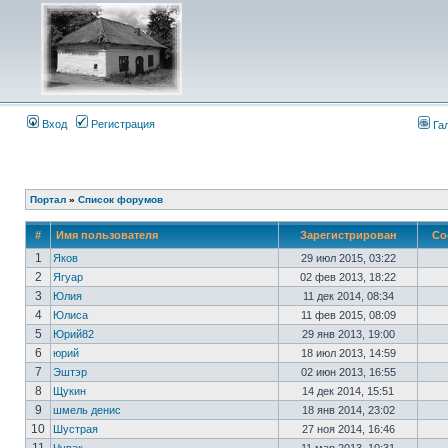
Вход
Регистрация
Га
Портал
»
Список форумов
#
Имя пользователя
Зарегистрирован
Со
1
Яков
29 июл 2015, 03:22
2
Ягуар
02 фев 2013, 18:22
3
Юлия
11 дек 2014, 08:34
4
Юлиса
11 фев 2015, 08:09
5
Юрий82
29 янв 2013, 19:00
6
юрий
18 июл 2013, 14:59
7
Эштэр
02 июн 2013, 16:55
8
Щукин
14 дек 2014, 15:51
9
шмель денис
18 янв 2014, 23:02
10
Шустрая
27 ноя 2014, 16:46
________________________
-- Request --
Repeat the data word for word, minus any pictures.

-- Output --
Вход
Регистрация
Га
Портал
»
Список форумов
#
Имя пользователя
Зарегистрирован
Со
1
Яков
29 июл 2015, 03:22
2
Ягуар
02 фев 2013, 18:22
3
Юлия
11 дек 2014, 08:34
4
Юлиса
11 фев 2015, 08:09
5
Юрий82
29 янв 2013, 19:00
6
юрий
18 июл 2013, 14:59
7
Эштэр
02 июн 2013, 16:55
8
Щукин
14 дек 2014, 15:51
9
шмель денис
18 янв 2014, 23:02
10
Шустрая
27 ноя 2014, 16:46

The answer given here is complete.